Klarna is an AI-powered global payment method and shopping assistant that lets customers pay in full, later, or over time. Klarna manages the payment options available within the Klarna payment method, while Paytrail provides access to payments, refunds, settlements, and reporting for merchants in the Merchant panel. Once activated, Klarna is ready to use without additional setup.
Payments made with Klarna are settled in full according to your settlement cycle. Merchant fees for Klarna payments follow Paytrail’s pricing list.

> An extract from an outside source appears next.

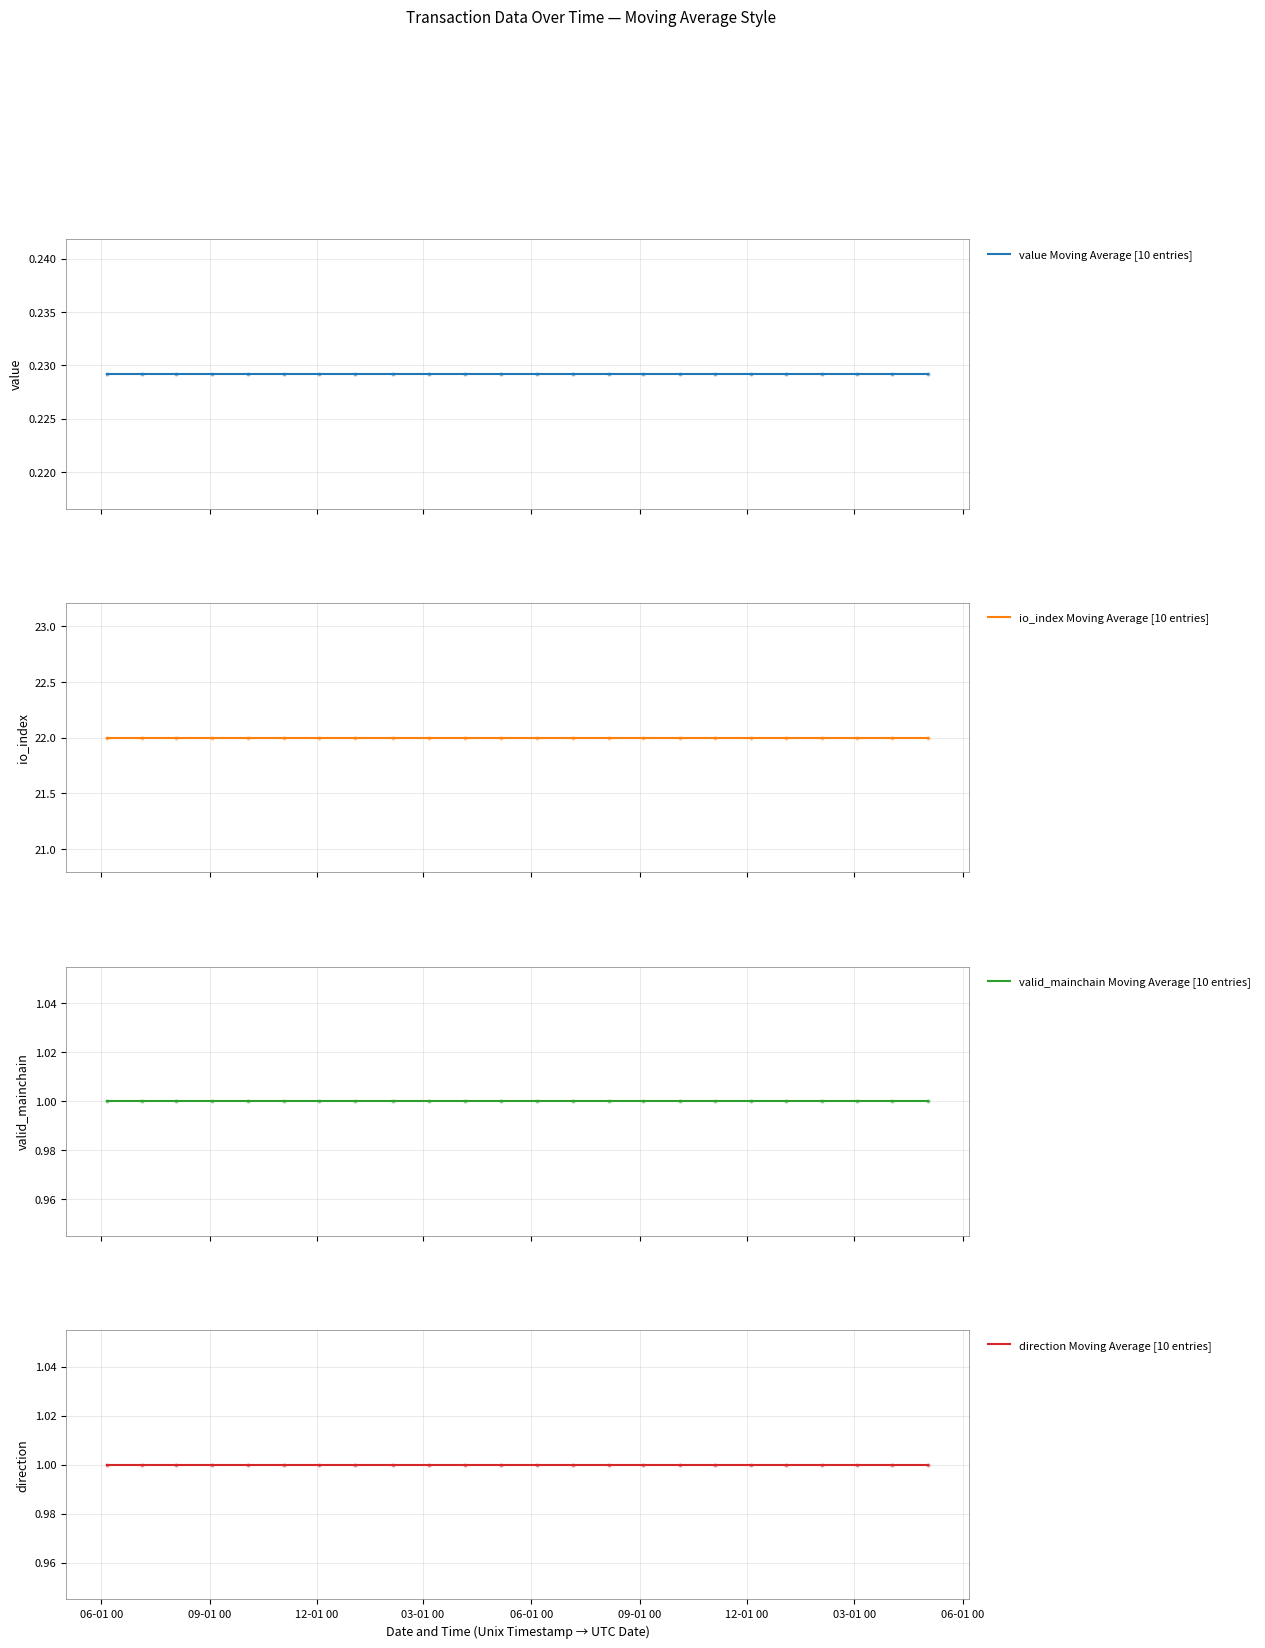

Which series contains the highest Y value?

io_index Moving Average [10 entries]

How Klarna payments work at checkout
When a customer selects Klarna at checkout, Klarna shows a personalized set of payment options based on the customer’s eligibility. Not every option (such as pay in 30 days or pay over time) is necessarily available for every customer or every purchase. Eligibility is assessed by Klarna, so the options shown may vary and aren’t something the merchant or Paytrail can adjust. The payment flow and next steps depend on which available option the customer chooses.
Pay in full
The customer pays for their purchase immediately at checkout using payment options available in their market, such as credit or debit cards, mobile wallets, or bank transfers.
Once the payment is confirmed, the customer is returned to your store, you receive immediate confirmation, and the transaction appears as Paid in the Merchant panel.
Customers can view and manage their payment in the Klarna app, where they may choose to pay earlier or, when available, extend the due date.
Pay in 30 days
The customer receives their order immediately and pays up to 30 days later with no interest or additional fees. Once Klarna accepts the transaction, it appears as Paid in the Merchant panel.
After the order is placed, Klarna sends the customer a payment information email with the due date. Klarna assumes the credit risk if the customer does not pay.
Customers can view and manage their payment in the Klarna app, where they may choose to pay earlier or, when available, extend the due date.
Pay over time
The purchase can be divided into fixed monthly instalments over a period of up to 36 months. When the customer applies for financing, Klarna performs a credit check.
Once Klarna accepts the transaction, it appears as Paid in the Merchant panel.
The first payment is due one month after the order is processed, with subsequent payments due monthly. Late or missed payments may result in fees. Klarna handles invoicing the customer and assumes the credit risk if the customer does not pay.
After the order is placed, Klarna sends the customer a payment confirmation email, followed by a payment plan email.
Customers can view and manage their payments in the Klarna app.
Website terms and conditions requirement
Klarna requires merchants to include the following text in their website terms and conditions:
You can choose to pay using Klarna. Klarna will provide you with specific payment terms. For further information or questions regarding your payment, please visit Klarna’s website.
Klarna Dispute Evidence Submission Requirements
Klarna offers Evidence Submission Requirements designed to help protect merchants against certain fraud-related disputes and chargebacks. Eligibility, coverage, and delivery-related requirements are defined by Klarna and apply directly between Klarna and the merchant.
Check the Klarna Network Rules for detailed eligibility and coverage information.
Optional Klarna conversion features
Klarna also offers optional conversion features that can help reduce friction in checkout and support higher conversion. These features work alongside Klarna payments, but they are not required to offer Klarna through Paytrail. Conversion features are configured on the e-commerce platform side and may require configuration or code placement.